The economic literature finds that a tournament is efficient when the cost of measuring the absolute output of each participant sufficiently exceeds the cost of measuring the relative output of each participant compared with the other participants. That condition obtains in the context of SEPs and SSOs. Measuring the actual output or value of each competing technology for a standard is notoriously difficult. However, it is much easier to ascertain the relative value of each technology. SEP holders and implementers routinely make these ordinal comparisons in FRAND royalty disputes. Given the similarities between tournaments and collective standard setting, and the fact that it is far easier to measure the relative value of an SEP than its absolute value, it is productive to analyze the standard-setting process as if it were a tournament. . . .
[I]n addition to guaranteeing participation, the prize structure must provide a sufficient incentive to encourage participants to exert a high level of effort. In a standard setting context, a “high level of effort” means investing significant capital and other resources to develop new technologies that have commercial value. The economic literature . . . suggests that the level of effort that a participant exerts depends on the spread, or difference, between the prize for winning the tournament and the next-best prize.
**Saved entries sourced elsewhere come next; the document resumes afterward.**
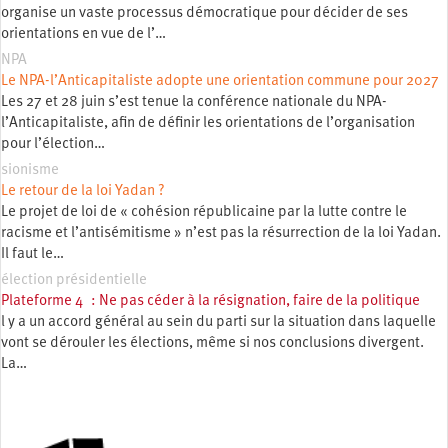
organise un vaste processus démocratique pour décider de ses
orientations en vue de l’…
NPA
Le NPA-l’Anticapitaliste adopte une orientation commune pour 2027
Les 27 et 28 juin s’est tenue la conférence nationale du NPA-
l’Anticapitaliste, afin de définir les orientations de l’organisation
pour l’élection…
sionisme
Le retour de la loi Yadan ?
Le projet de loi de « cohésion républicaine par la lutte contre le
racisme et l’antisémitisme » n’est pas la résurrection de la loi Yadan.
Il faut le…
élection présidentielle
Plateforme 4 : Ne pas céder à la résignation, faire de la politique
l y a un accord général au sein du parti sur la situation dans laquelle
vont se dérouler les élections, même si nos conclusions divergent.
La…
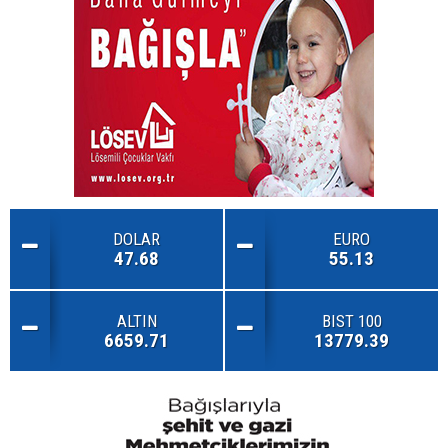
DOLAR
EURO
47.68
55.13
ALTIN
BIST 100
6659.71
13779.39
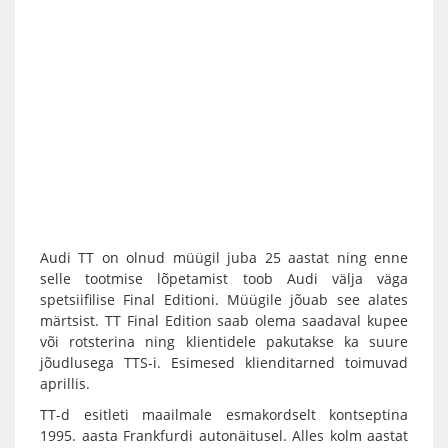
Audi TT on olnud müügil juba 25 aastat ning enne
selle tootmise lõpetamist toob Audi välja väga
spetsiifilise Final Editioni. Müügile jõuab see alates
märtsist. TT Final Edition saab olema saadaval kupee
või rotsterina ning klientidele pakutakse ka suure
jõudlusega TTS-i. Esimesed klienditarned toimuvad
aprillis.
TT-d esitleti maailmale esmakordselt kontseptina
1995. aasta Frankfurdi autonäitusel. Alles kolm aastat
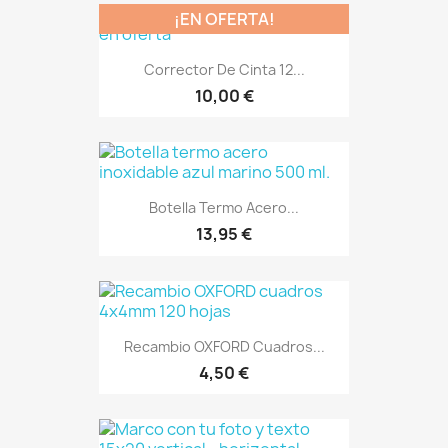
¡EN OFERTA!
Corrector De Cinta 12...
10,00 €
Botella Termo Acero...
13,95 €
Recambio OXFORD Cuadros...
4,50 €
Furthermore, . . . ‘as the spread increases, the incentive to devote additional resources to improving one’s probability of winning increases.’ That result implies that the first-place prize must exceed the second-place prize and that, the greater the disparity between those two prizes, the greater the incentive that participants have to invest in developing new and innovative technologies.”
Sidak’s latest insights are in line with the former bipartisan U.S. antitrust consensus (expressed in the 1995 U.S. Justice Department – Federal Trade Commission IP-Antitrust Guidelines) that antitrust enforcers should focus on targeting schemes that reduce competition among patented technologies, and not challenge unilateral efforts by patentees to maximize returns to their legally-protected property right. U.S. antitrust enforcers (and their foreign counterparts) would be well-advised to readopt that consensus and abandon efforts to limit returns to SEPs – an approach that is inimical to innovation and to welfare-enhancing dynamic competition in technology markets.